In total, we bought 27 new stocks. Though many of our new holdings have performed well so far, a few have lagged behind. For example, here are two very undervalued FTSE 100 shares that I still nurse high hopes for in future.
Cheap FTSE 100 share #1: Barclays
I can’t quite figure out why Barclays (LSE: BARC) shares languish at current levels. As I write, the stock trades a whisker short of 160p, valuing the Blue Eagle bank at £24.5bn.
On 8 March 2023, Barclays stock was riding high, hitting a 52-week peak of 198.86p. Then a crisis among mid-sized US banks sent financial stocks diving worldwide. Just 12 days later, the stock bottomed out at a 52-week low of 128.12p on 20 March.
Perhaps this heightened volatility is discouraging investors from buying this cheap stock? After all, Barclays shares trade on a lowly multiple of 4.6 times earnings, for a bumper earnings yield of 21.6%.
Also, Barclays shares offer a dividend yield of 4.8% a year — a fifth higher than the FTSE 100’s yearly cash yield of around 4%. So what’s not to like?

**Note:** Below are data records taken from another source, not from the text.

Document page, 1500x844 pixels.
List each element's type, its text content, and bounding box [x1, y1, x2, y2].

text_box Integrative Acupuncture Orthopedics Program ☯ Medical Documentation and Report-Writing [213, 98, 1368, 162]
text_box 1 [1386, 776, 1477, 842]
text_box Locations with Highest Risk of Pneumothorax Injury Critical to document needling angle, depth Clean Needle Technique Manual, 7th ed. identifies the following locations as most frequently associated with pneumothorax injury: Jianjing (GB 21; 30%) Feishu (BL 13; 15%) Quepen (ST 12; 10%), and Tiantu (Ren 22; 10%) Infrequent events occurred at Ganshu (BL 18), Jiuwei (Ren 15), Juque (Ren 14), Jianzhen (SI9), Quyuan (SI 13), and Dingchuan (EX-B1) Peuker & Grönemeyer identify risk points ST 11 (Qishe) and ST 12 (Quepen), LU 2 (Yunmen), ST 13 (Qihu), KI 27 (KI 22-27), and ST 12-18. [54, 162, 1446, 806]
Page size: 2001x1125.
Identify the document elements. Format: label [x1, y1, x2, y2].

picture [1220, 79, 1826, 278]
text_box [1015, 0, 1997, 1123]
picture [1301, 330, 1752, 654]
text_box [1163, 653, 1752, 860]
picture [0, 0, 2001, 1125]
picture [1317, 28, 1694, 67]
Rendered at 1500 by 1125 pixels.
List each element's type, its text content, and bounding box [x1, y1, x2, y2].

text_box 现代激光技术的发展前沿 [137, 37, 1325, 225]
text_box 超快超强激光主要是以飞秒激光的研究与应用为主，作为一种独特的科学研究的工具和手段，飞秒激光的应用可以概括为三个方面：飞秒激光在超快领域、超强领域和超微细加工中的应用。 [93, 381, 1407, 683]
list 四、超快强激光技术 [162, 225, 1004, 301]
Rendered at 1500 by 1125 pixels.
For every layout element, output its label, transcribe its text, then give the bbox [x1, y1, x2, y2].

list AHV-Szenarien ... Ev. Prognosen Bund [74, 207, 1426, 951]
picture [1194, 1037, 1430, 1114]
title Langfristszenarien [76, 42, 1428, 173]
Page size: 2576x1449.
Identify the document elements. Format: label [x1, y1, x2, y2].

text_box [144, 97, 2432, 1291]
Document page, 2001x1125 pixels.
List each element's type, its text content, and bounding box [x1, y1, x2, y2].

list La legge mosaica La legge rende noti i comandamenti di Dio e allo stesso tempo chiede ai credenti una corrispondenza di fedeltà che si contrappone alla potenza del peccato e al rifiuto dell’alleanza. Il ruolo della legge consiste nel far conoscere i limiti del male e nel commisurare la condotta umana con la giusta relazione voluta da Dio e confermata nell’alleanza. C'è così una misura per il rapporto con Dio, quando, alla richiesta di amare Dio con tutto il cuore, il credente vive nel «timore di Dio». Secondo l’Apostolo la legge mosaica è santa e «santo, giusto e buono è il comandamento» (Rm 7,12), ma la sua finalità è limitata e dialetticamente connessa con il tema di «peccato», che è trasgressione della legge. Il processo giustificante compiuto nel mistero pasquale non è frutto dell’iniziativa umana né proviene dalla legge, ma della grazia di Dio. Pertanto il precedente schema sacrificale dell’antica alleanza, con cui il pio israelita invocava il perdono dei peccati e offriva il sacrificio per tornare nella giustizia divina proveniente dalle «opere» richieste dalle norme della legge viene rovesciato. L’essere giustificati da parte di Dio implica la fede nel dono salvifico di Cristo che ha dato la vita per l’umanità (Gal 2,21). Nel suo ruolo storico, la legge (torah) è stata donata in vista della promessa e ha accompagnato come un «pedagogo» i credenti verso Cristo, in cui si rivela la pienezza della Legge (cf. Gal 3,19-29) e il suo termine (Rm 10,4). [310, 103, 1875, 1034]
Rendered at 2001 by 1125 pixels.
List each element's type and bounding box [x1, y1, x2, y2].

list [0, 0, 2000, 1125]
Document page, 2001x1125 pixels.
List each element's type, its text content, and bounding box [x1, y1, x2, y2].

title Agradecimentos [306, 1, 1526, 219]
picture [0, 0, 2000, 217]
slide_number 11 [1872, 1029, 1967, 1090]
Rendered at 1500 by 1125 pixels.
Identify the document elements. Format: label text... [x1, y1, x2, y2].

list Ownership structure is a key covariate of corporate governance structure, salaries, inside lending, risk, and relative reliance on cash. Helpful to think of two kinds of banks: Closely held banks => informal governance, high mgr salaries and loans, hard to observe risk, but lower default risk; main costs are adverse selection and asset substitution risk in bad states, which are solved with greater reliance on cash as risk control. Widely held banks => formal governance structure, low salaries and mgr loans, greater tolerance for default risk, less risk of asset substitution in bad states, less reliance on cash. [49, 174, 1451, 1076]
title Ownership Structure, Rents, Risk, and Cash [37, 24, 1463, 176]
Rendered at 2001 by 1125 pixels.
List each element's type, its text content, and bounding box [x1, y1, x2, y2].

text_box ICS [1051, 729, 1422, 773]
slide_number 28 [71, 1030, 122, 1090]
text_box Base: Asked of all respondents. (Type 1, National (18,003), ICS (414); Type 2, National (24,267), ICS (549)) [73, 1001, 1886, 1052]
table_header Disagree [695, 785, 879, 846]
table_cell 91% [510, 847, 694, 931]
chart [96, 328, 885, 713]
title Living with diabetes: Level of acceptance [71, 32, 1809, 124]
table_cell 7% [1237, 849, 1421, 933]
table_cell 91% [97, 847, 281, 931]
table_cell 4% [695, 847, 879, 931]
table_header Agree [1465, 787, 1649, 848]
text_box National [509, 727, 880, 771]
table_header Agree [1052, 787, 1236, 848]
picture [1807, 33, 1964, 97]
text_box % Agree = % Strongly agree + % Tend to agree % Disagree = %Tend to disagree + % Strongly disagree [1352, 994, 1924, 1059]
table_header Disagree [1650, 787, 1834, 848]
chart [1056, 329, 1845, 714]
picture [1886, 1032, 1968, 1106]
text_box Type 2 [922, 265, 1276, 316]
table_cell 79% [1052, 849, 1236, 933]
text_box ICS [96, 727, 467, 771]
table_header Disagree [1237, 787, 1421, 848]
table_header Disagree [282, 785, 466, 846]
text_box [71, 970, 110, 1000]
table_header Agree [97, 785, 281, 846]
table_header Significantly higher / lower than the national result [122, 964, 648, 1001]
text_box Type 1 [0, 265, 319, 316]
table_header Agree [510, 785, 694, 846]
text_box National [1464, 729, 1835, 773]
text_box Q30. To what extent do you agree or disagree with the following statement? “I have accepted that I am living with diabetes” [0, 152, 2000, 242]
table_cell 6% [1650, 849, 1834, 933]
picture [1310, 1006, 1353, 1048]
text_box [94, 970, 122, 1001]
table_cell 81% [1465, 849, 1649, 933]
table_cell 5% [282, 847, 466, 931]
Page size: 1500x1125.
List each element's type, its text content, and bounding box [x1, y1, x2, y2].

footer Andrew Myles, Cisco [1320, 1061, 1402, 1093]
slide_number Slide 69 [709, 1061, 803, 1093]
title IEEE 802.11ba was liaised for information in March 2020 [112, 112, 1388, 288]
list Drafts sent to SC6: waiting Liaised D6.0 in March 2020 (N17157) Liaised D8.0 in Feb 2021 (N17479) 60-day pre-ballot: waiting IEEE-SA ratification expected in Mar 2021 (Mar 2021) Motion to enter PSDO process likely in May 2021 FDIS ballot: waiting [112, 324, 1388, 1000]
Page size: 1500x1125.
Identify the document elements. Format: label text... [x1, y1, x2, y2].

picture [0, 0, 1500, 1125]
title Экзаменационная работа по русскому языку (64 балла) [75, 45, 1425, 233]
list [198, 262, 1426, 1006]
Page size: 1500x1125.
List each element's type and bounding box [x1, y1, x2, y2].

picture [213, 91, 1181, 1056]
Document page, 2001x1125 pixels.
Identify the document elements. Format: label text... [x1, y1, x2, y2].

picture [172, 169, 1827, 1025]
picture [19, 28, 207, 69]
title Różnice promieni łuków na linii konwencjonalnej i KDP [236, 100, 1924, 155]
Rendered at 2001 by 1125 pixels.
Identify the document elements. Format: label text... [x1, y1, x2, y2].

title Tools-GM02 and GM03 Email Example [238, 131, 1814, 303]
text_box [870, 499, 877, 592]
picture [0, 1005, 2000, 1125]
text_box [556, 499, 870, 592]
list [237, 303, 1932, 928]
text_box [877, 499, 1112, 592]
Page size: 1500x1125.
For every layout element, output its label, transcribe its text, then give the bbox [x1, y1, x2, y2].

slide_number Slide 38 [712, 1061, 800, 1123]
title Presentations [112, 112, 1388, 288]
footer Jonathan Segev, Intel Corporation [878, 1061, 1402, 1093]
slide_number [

Of course, these are trailing figures — and UK households are increasingly struggling as rising interest rates, high inflation, and whopping energy bills hit disposable incomes. As a result, I fully expect Barclays’ 2023/24 earnings to get hit by rising bad debts and loan losses.
Even so, I think that most of the coming bad news is already baked into the Barclays share price. Therefore, we will hang onto this stock with a tight grip.
Footsie laggard #2: Vodafone
Vodafone Group (LSE: VOD) is a well-known telecoms group with a global presence. It is the largest operator of mobile and fixed networks in Europe. It has Europe’s biggest and fastest-growing 5G network. In total, it has 300m mobile customers, 27m fixed broadband customers, and 22m TV customers.
Yet the Vodafone share price has been in the doldrums for years. As I write, the stock stands at 81.42p, valuing this business at £22bn. This leaves the shares down 23.5% over one year and a gruesome 52.4% over five years.
To many investors, it may seem like this business is going nowhere. Also, its debt burden of €33.4bn may be of concern to others, though this has decreased by 19.7% from €41.6bn a year earlier.
Encouragingly, the stock has bounced back from its 52-week low of 69.73p, hit on 11 July. This came as some relief to us, as we bought the shares at 89.4p last December. Nevertheless, we are still sitting on a paper loss of 8.9% to date.
Primarily, we own Vodafone stock for its market-beating dividend yield of 9.6% a year. Also, I hope that new CEO Margherita Della Valle will finally turn this tanker around. If she succeeds, then the stock could soar. Were she to fail — as several of her predecessors did — then that spells more bad news for long-suffering Vodafone shareholders!